St Paul’s Girls’ School has been forced to stage a crash course in simple grammatical rules because too many young children struggle with the correct use of capital letters, plurals, commas, full-stops and irregular verbs.

Clarissa Farr, the school’s High Mistress, suggested that “proper grammar” had a bad image and feared that many primary schools were failing to teach the subject in case children found it boring.

It was also claimed that some pupils' written English was being undermined by the use of mobile phones and the internet.

St Paul’s Girls’ School in Hammersmith, west London, is now staging traditional lessons in grammar for all children aged 11 to 14 to address the concerns.

For the first time this term, girls are being given a dedicated class every fortnight covering a full range of issues such as sentence structure and the use of commas, colons and full-stops. It will also cover confusing words, capital letters and formal and informal speech.

The move comes after the Government announced earlier this year that pupils would lose marks in GCSE exams for poor spelling, punctuation and grammar amid concerns over falling standards of English.

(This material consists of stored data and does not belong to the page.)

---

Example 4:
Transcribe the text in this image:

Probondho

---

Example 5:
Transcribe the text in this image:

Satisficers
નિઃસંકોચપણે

Ms Farr said: “You would think that we might be attracting pupils who already have a pretty strong command of English grammar given that we’re very strong academically and that we expect a very high standard from the pupils that we test for admission. “However, the reality is that a lot of our students don’t have even a basic command, as we would see it, of the rules of conventional grammar when they arrive.”

Some 93.2 per cent of A-levels sat by sixth-formers at the fee-paying school this summer were graded A* or A. It also has a higher proportion of pupils accepted into Oxbridge than almost any other school.

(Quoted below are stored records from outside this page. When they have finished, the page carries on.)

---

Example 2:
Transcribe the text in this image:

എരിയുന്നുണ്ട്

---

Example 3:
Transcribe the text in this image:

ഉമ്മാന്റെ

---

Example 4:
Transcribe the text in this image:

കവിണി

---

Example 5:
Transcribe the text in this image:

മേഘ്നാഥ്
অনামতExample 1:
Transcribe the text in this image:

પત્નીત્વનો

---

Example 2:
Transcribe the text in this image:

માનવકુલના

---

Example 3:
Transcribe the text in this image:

In an interview with the Telegraph, Ms Farr said many new pupils were highly imaginative but struggled to express their ideas accurately on the page. “Maybe there’s a message here for what needs to be going on at primary level,” she added. “There appears to have been a shying away from the teaching of these basic skills, maybe for fear that they are dull or seen as too hard.

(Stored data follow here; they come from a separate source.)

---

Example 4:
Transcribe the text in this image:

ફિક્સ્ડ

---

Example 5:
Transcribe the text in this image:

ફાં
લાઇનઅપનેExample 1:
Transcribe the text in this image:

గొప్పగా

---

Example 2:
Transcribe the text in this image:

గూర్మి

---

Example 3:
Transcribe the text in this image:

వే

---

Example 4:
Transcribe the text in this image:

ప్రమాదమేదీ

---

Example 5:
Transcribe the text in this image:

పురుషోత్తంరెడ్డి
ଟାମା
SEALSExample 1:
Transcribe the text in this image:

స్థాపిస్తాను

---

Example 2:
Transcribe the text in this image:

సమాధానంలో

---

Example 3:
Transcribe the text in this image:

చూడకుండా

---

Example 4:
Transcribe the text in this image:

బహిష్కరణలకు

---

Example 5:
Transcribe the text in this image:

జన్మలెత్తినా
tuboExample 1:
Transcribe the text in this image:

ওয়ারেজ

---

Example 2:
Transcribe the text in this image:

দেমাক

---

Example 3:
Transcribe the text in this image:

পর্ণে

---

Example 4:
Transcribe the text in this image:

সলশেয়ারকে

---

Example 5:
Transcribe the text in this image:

“Actually, they do not need to be dull. Girls are finding that they can be quite enjoyable and can give them a tremendous sense of achievement.”

The school has devised a structured programme of grammar lessons for all pupils in the first three years of school. Dr Jonathan Patrick, the school’s head of English, who devised the curriculum, said common mistakes included “comma splicing” – when pupils wrongly employ a comma to join two independent clauses.

Other frequent errors include the misuse of common words, including “however” as a straight replacement for “but”, “less” instead of “fewer” and confusing the terms “number” and “amount”, he said.

He suggested that screen-based technology may be damaging children’s writing skills. “I think that most young people are dealing with text or writing either through a mobile phone or computer and I do think that standards across the board [are suffering],” he said.

“My friends still laugh at me for using colons and semi-colons in text messages but they are in danger of dying out. We have to accept that this is where young people are using language most frequently – in electronic forms – and therefore maybe the principles need to be restated.”